*Document excerpt:*
And this is Franco in the Plaza Mayor. I don't think red's his color, do you?

It's also one of my favorite things about Salamanca. A small statement, perhaps, but it's a statement! No matter how many times they clean the poor guy up, somebody paints him again. That's his name, below the medallion (click to enlarge the photo and you might be be able to make it out) scratched out - of stone!! - beyond recognition.

A couple of weeks ago they took away the last statue of Franco left in Madrid, an enormous sculpture of the Generalíssimo on horseback. They told no one, worked for hours under cover of night and finally carried Franco and horse away in a truck, covered by a shroud. The next morning a group of ultra conservatives showed up to protest.

I have to admit one of the things I find hardest to relate to in Spain is this history -the recent memory of having lived in a dictatorship. But I like to think I'd paint the guy's medallion red. As often as I had to!


Sunday, April 17, 2005

Here's Home

Take heed, daughter, that you are in Salamanca, which is known all over the world as mother of science and of ordinary things. There, eleven or twelve thousand students live and study, among whom you'll find those who are young, enthusiastic, capricious, enterprising, wasteful, discreet, fiendish and good-natured people. Miguel de Cervantes

The classic Salamanca photo: a view back to the old city from the Roman Bridge. (Click on the photo to enlarge it.)

I haven't met everybody on Cervantes' list yet but I'll agree they're likely all here!

*Supplied records:*
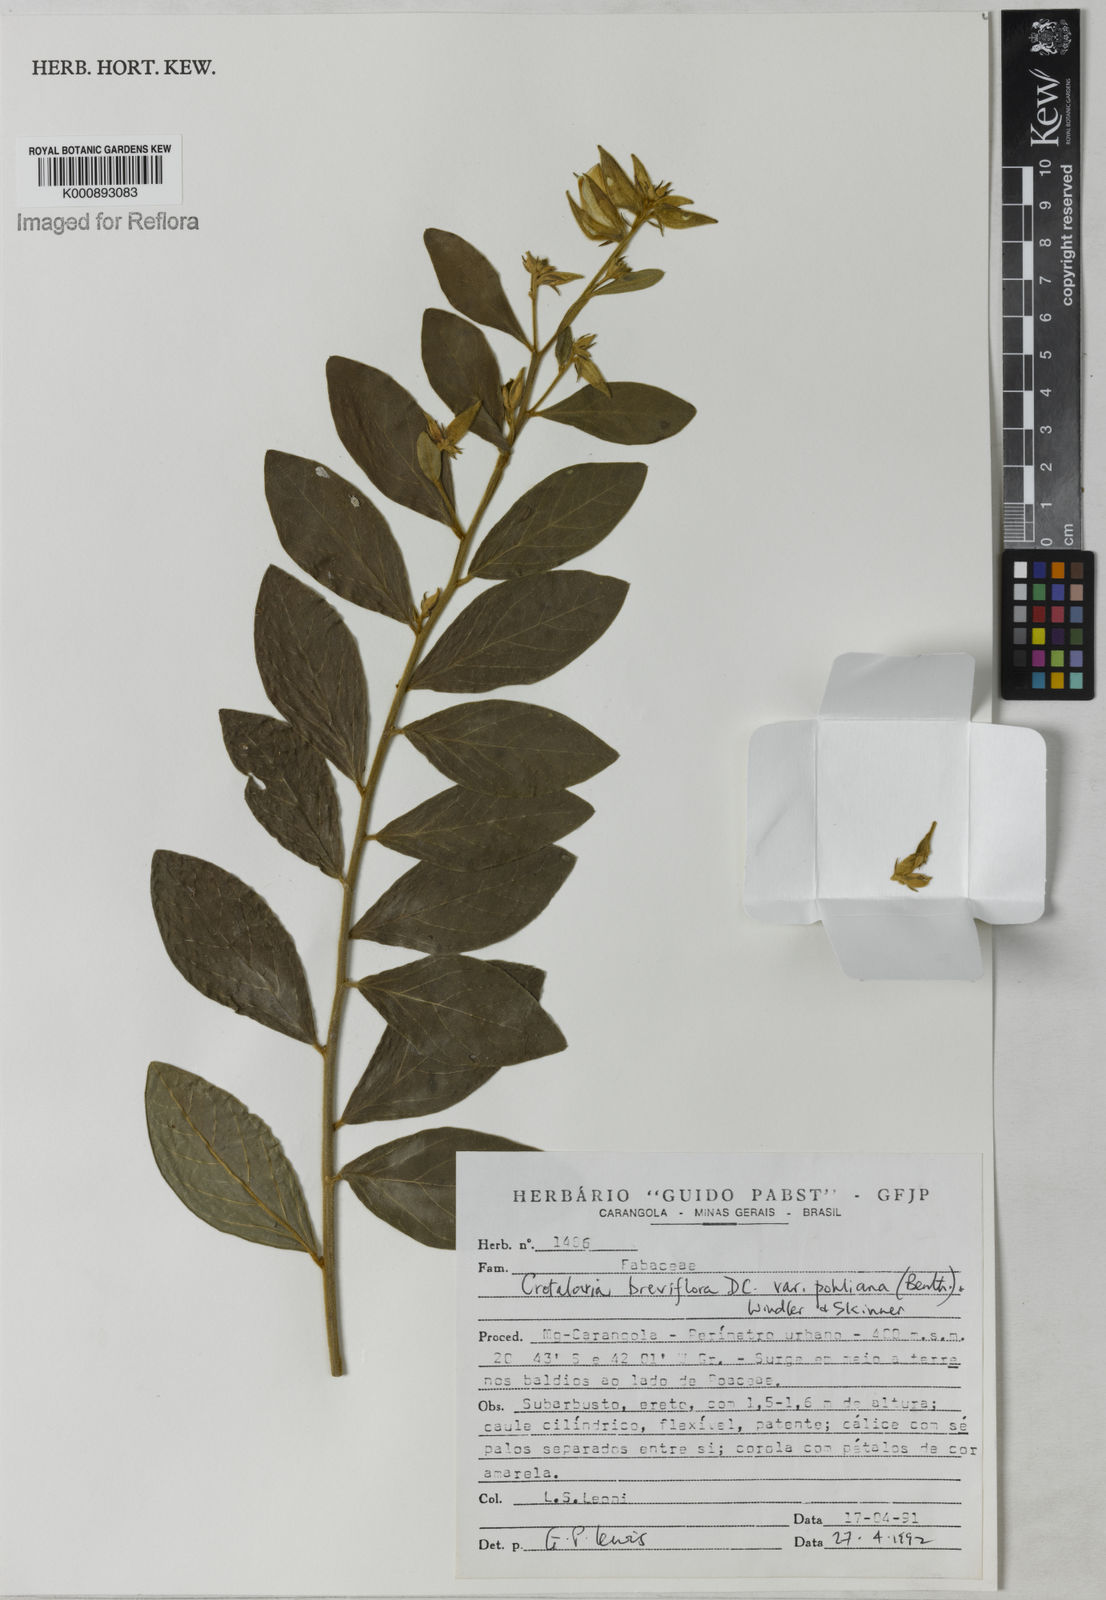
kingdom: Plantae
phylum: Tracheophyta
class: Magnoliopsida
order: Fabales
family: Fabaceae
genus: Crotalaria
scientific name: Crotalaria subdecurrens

--

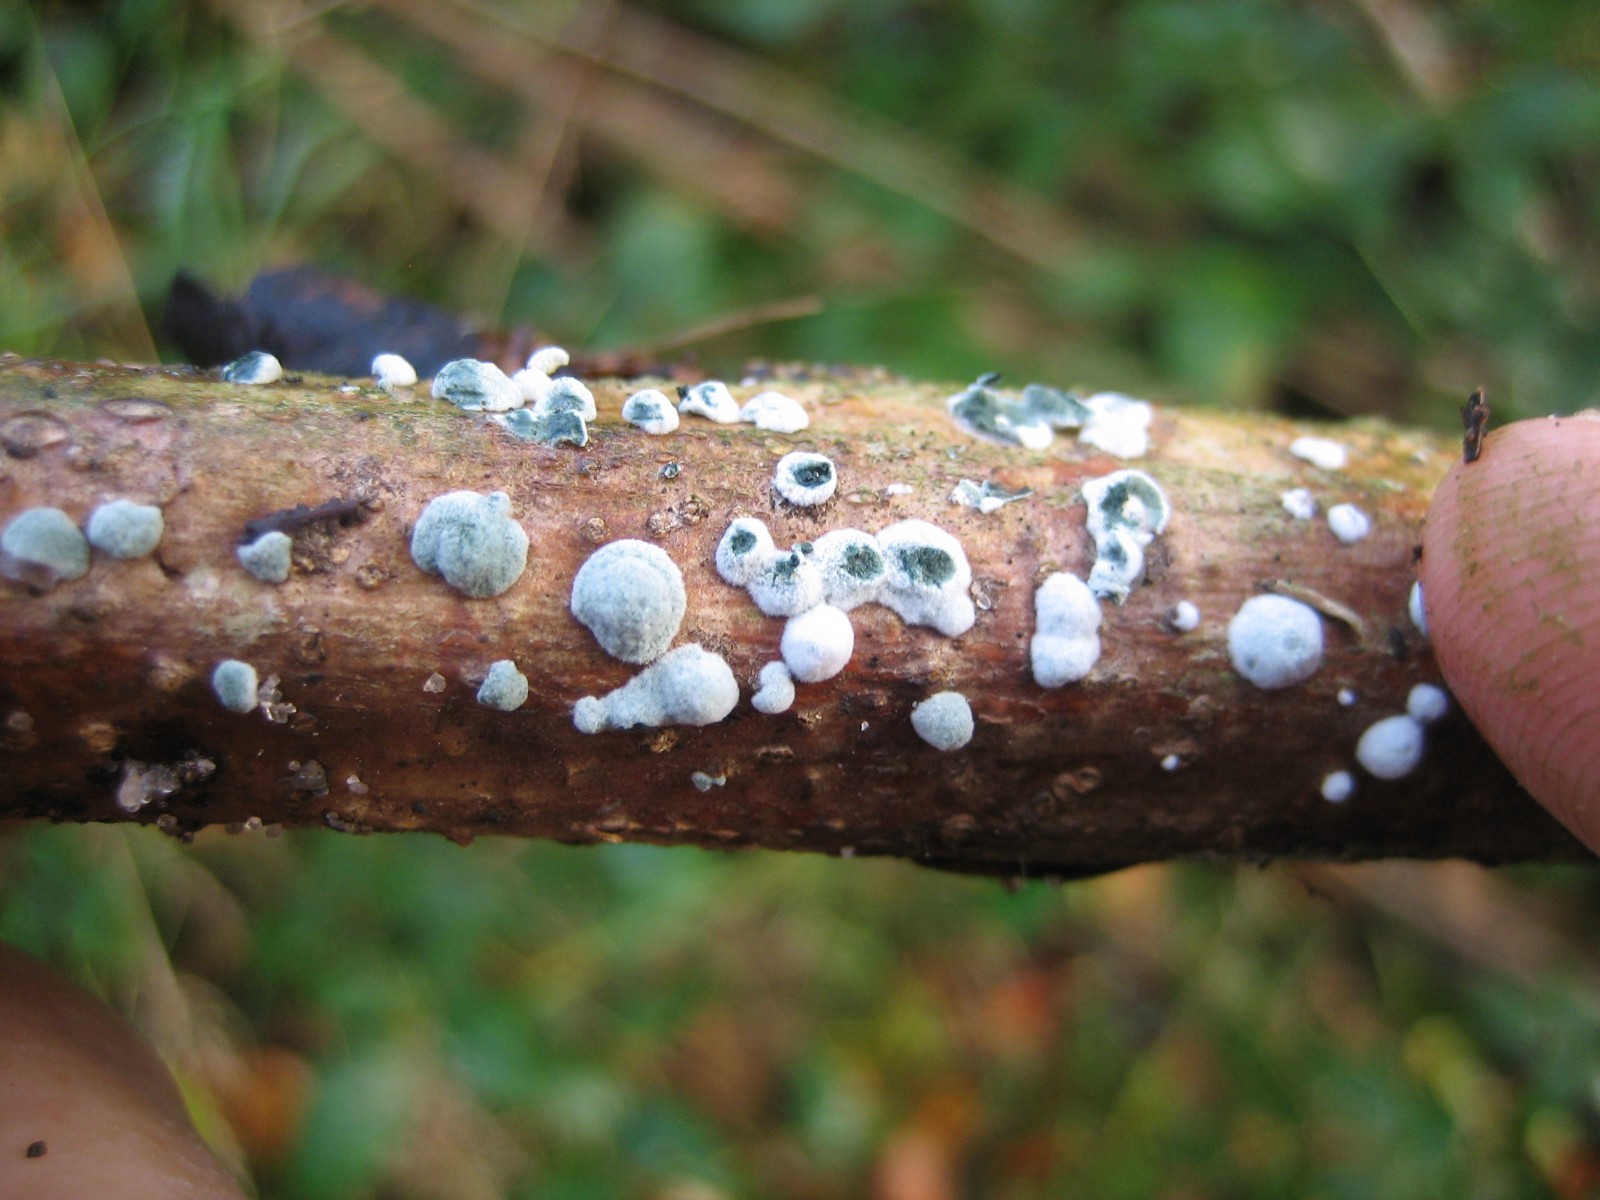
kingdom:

*Prompt A:*
Answer these questions about the Salamanca blog excerpt:
(i) What color has someone painted the Franco medallion in the Plaza Mayor?
(ii) In what vehicle was the last Franco statue in Madrid carried away?
(iii) According to the Cervantes quote, how many students live and study in Salamanca?
*Prompt B:*
Which words does the Cervantes quote in the Salamanca blog excerpt use to describe the students? List them all.
*Prompt C:*
Can you carry on the Salamanca blog post from its final line?
These records come from a separate source and have no connection to the Salamanca blog text.

*Expected output A:*
(i) Red.
(ii) A truck.
(iii) Eleven or twelve thousand.

*Expected output B:*
young, enthusiastic, capricious, enterprising, wasteful, discreet, fiendish, good-natured

*Expected output C:*
Salamanca is a small provincial capital - about 160,00 residents with another 30,000 students at the University - but she's got all the bustle, most of the tourists (largely Spanish) and a lot of the attitude of a much larger city. The town's always been well-known for its prestigious University -the second oldest in Europe, after Bologna - although these days Salamanca attracts equal attention as the home of the "purest" Castellano.

The streets are filled with language students - old and young, traveling alone or as roving hoards of college-age Americans and gap-year holandeses. All of this makes Salamanca an easy place to be an expat - since Salmantinos are used to foreigners -and a difficult place as well. Some locals are openly hesitant to befriend guiris (foreigners, particularly English-speaking foreigners), worried we'll just move away again. Like it's not worth the investment if there's no guarantee of longevity!

Anyway, I live just to the right in this photo: Cross the bridge in the direction we are headed, then take a quick right along the river bank before before climbing into the city. Duck behind a pretty little Romanesque church - iglesia Santiago, now garishly covered in bricks, (BAD restoration decision a hundred years ago) - and there I am.

Through this week I'll post more photos of my "mother of science and ordinary things".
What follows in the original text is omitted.